Sands of Sorra

posted Feb 22, 2016, 7:41 AM by Jean-Paul Tertocha   [ updated Nov 2, 2016, 7:48 AM ]



     Diven Mestersan gazed over the desolate, desert like terrain

outside the northern view plate of his outpost.  Just on the other

side of his lodging, due south, was a dark lush jungle.  The only

difference from a jungle on Earth was the reddish o range tint of

the foliage.  Furthermore some of the plants had a peculiar shape.

The tall ones looking as though they were hands reaching for the

yellowish-white double sun of the planet Earth people called Sorra.

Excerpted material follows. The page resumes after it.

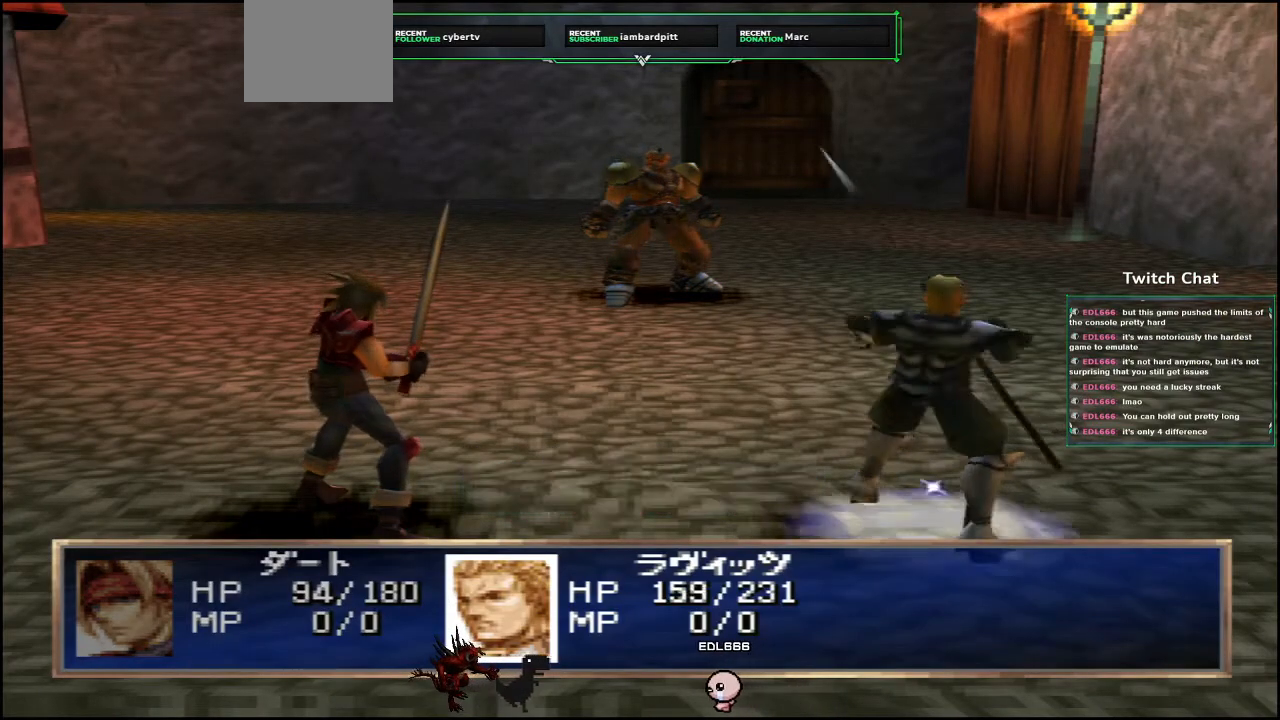
{"dt_ms": 500, "buttons": [], "left_stick": "center", "right_stick": "center", "events": [[450, "CIRCLE", "up"]]}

    Slung out in the far reaches of the Milky Way, Sorra was a

prominent interest to Earth's scientists.  This planet had life

forms that is far too advanced for the age of the system. So the

scholars of Earth flocked to the planet to find out why the life

forms were flourishing on a planet with such a young sun.  The

scientists were also eager to find out why the life forms resembled

the Earth's.

    The desert which Diven was gazing at through the view plate was

another fascination for the scientists.  The odd thing about the

barren land was that it ended at an abrupt line.  The jungle then

took over from that spot to cover the rest of the planet.  It

looked as though someone had drawn a line and placed a desert on one

side and a jungle on the other.  The smooth border occurred

completely around the fifty square kilometers the desert area

occupied.

    Diven and his couple, Vis Linser, were stationed at the southern

tip of the desert.  She was out in the field gathering some data to

bring back.  She was to return with more samples of the desert's

rocky landscape for analysis.  He was beginning t o worry.  Vis was

late in returning from her information gathering trip.  'She could

handle herself pretty well',  Diven thought to himself.  So there is

no need to worry.

   He was wasting time looking out the view plate and daydreaming.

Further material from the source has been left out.